Verspreid over het plangebied zijn twintig proefsleuven aangelegd om inzicht in de eventueel aanwezige archeologie verkrijgen. Plaatselijk bevonden zich nog obstakels op het terrein en is een aantal proefsleuven verplaatst of zijn sleuven verlengd. In totaal is 2115 m2 sleuf aangelegd wat een dekkingsgraad van bijna 10% oplevert.
In het plangebied zijn drie vindplaatsen vastgesteld. Vindplaats 1 bevindt zich in het zuidwestelijke deel van het plangebied en heeft een datering in de ijzertijd. Het betreft nederzettingssporen bestaande uit kuilen en paalkuilen. De vindplaats leverde één scherf uit de ijzertijd op. Vindplaats 2 bevindt zich in het zuidwestelijke deel van het plangebied en heeft op basis van de aanwezigheid van een hutkom een datering in de laat-Romeinse tijd/vroege middeleeuwen gekregen. Gezien de in de gemeente Apeldoorn en op de Veluwe aangetroffen hutkommen zou een datering in de Karolingische tijd tot in de 11e eeuw echter meer voor de hand liggen. Behalve de hutkom zijn op deze vindplaats ook paalsporen aanwezig. Het proefsleuvenonderzoek heeft verbrande leem of
zacht gebakken baksteen opgeleverd, daterend vondstmateriaal ontbreekt.

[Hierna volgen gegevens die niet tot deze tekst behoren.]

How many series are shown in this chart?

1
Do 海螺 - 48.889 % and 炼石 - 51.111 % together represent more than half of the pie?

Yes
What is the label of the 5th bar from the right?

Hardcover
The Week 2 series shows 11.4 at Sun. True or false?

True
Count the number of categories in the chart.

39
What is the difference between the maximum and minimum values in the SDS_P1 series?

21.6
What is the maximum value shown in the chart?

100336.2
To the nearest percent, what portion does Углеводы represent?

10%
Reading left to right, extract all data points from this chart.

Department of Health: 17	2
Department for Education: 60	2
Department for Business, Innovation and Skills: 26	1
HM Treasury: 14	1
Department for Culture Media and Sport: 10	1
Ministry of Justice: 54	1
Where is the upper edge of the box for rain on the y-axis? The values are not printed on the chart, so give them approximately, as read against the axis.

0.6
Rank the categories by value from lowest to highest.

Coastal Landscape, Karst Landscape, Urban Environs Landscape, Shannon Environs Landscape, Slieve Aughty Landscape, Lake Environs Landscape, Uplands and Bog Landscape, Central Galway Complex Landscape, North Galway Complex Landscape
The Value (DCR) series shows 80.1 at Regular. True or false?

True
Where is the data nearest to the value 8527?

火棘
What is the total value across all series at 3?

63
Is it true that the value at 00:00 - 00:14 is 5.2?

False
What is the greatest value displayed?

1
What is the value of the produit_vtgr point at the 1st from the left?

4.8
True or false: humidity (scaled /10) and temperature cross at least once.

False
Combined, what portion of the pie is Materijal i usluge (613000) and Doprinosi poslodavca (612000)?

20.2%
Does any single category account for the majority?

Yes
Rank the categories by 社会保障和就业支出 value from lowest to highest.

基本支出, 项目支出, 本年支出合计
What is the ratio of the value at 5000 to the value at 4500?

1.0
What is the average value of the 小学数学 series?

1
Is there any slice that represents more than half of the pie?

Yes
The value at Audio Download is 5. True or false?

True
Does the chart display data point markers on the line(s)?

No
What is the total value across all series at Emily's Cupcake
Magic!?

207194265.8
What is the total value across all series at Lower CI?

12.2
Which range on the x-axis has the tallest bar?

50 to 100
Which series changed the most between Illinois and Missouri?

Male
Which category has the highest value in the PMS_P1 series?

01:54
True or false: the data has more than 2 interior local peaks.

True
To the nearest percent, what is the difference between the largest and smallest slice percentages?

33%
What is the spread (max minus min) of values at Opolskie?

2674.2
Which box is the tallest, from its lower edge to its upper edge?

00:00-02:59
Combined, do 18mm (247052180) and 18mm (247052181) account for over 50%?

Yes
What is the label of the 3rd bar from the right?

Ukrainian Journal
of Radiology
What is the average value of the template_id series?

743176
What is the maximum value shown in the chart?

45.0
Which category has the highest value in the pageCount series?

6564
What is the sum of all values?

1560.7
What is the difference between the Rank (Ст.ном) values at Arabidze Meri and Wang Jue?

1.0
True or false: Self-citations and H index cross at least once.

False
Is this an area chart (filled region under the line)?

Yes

Vindplaats 3 bevindt zich aan de oostzijde van het plangebied en betreft
bewoning uit de (late)middeleeuwen-nieuwe tijd. Het gaat om greppels,
paalsporen, kuilen, een zone met karrensporen en een zone met sporen van grondverbetering. Op grond van het vondstmateriaal lijkt in dit deel van het plangebied vanaf de late middeleeuwen tot in de nieuwe tijd bewoning te hebben plaats gevonden.
De nederzettingssporen zijn aan de westzijde van het plangebied afgedekt
door een akkerlaag en door een gelaagd plaggendek. In tegenstelling tot het westelijke deel van het plangebied, zijn de nederzettingssporen aan de oostzijde van het plangebied nauwelijks afgedekt en bevinden zich relatief ondiep onder het maaiveld. Ondanks de relatief ondiepe ligging van deze sporen zijn ze niet aangetast door bijvoorbeeld rondbewerking. Recente verstoringen tot in de natuurlijke ondergrond (op het niveau waar de sporen zich aftekenen) zijn in het plangebied nauwelijks aangetroffen. De vindplaatsen zijn goed geconserveerd.